FORT HOOD, Texas - The soldier on trial for the 2009 shooting rampage at Fort Hood was allowed to continue representing himself on Thursday after the judge barred his standby attorneys from taking over, despite their claims that the Army psychiatrist was trying to secure his own death sentence.
The military lawyers ordered to help Maj. Nidal Hasan represent himself had asked to either be removed from the case or be allowed to take over. They said they believed Hasan was trying to convince jurors to convict him and sentence him to death for the attack that killed 13 people on the Texas military base.
The judge, Col. Tara Osborn, denied that request Thursday, saying it was clear the lawyers simply disagreed with Hasan's defense strategy. But the attorneys were adamant and said they would appeal her ruling to a higher court.
"We believe your order is causing us to violate our rules of professional conduct," Lt. Col. Kris Poppe, Hasan's lead standby defense attorney, told the judge.
The exchange prompted Osborn to briefly recess the trial. But the hearing later resumed and jurors were allowed in after the standby attorneys were told to continue in their current duties. It wasn't immediately clear whether the attorneys had filed an appeal.
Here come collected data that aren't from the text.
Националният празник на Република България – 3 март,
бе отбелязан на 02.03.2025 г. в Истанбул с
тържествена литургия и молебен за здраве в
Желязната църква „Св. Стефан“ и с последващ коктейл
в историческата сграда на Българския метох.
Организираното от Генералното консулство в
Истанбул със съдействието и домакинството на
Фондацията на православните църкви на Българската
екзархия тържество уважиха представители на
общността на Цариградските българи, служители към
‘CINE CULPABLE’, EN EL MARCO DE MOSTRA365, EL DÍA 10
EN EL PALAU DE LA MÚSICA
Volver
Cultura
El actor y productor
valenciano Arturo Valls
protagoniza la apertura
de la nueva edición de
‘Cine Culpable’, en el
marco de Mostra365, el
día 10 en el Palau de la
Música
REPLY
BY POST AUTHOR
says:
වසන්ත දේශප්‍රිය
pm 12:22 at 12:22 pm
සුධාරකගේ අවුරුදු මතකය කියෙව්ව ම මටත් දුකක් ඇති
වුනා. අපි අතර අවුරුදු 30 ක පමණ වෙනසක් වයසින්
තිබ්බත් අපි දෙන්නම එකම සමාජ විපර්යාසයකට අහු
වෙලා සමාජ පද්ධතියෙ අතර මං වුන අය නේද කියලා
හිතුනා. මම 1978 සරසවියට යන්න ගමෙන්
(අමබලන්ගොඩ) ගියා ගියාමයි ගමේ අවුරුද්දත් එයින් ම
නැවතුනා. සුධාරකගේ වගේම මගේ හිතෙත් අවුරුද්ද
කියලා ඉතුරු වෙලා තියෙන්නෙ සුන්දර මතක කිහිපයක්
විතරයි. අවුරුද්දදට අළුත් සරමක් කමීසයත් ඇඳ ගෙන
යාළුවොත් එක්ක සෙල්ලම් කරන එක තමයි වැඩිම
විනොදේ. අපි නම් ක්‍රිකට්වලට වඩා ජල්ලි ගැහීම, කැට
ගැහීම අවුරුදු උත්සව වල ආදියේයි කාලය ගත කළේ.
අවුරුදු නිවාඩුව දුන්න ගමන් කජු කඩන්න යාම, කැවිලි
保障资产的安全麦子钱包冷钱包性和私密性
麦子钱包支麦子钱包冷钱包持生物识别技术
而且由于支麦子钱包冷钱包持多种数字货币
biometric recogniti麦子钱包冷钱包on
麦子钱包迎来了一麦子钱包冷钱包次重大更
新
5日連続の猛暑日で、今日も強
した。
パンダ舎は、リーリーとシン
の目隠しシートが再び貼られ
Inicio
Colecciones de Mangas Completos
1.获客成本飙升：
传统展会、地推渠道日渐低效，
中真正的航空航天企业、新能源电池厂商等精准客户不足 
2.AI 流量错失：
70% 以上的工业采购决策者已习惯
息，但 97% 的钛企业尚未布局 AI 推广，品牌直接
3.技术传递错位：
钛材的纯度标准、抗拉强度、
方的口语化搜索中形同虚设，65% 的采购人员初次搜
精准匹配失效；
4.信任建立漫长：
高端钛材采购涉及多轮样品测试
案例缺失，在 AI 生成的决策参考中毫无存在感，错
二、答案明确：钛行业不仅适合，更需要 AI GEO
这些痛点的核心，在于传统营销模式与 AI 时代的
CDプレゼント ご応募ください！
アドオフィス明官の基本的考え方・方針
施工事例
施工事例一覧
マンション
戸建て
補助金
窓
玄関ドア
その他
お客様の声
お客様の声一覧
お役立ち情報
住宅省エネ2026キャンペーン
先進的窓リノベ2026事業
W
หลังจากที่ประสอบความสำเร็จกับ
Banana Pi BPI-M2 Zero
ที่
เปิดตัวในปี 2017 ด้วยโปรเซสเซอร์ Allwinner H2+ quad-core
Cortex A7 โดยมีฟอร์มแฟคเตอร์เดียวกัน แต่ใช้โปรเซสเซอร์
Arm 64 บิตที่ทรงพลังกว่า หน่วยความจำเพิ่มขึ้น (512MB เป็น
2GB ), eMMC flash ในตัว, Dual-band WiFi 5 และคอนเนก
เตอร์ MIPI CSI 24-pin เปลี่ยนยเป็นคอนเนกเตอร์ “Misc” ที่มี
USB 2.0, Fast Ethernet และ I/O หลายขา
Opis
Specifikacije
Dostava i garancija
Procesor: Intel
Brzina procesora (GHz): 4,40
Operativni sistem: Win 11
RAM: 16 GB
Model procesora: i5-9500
Poppe had told the judge Wednesday that if Hasan were allowed to continue on his own, he and Hasan's other standby attorneys wanted their roles minimized so Hasan couldn't ask them for help with a strategy they opposed. They said they couldn't watch Hasan fulfill a death wish.
"It becomes clear his goal is to remove impediments or obstacles to the death penalty and is working toward a death penalty," Poppe told the judge Wednesday. That strategy, he argued, "is repugnant to defense counsel and contrary to our professional obligations."
Hasan gave a brief opening statement during the trial's first day Tuesday that included claiming responsibility for the attack that killed 13 people at the Texas military post. He posed no questions to most witnesses and rarely spoke. On one of the few times he did talk, it was to get on the record that the alleged murder weapon was his -- even though no one had asked.
Sometimes he took notes, but he mostly looked forward impassively.
The prosecutor, Col. Michael Mulligan, defended Hasan's strategy on Thursday, saying it would have been "absurd" for Hasan to contest the facts of what happened the day of the attack in November 2009.
Mulligan said Hasan appeared to be taking on a "tried and true" defense strategy of not contesting the facts but rather offering an alternative reason about why they occurred.
"I'm really perplexed as to how it's caused such a moral dilemma," Mulligan told the judge.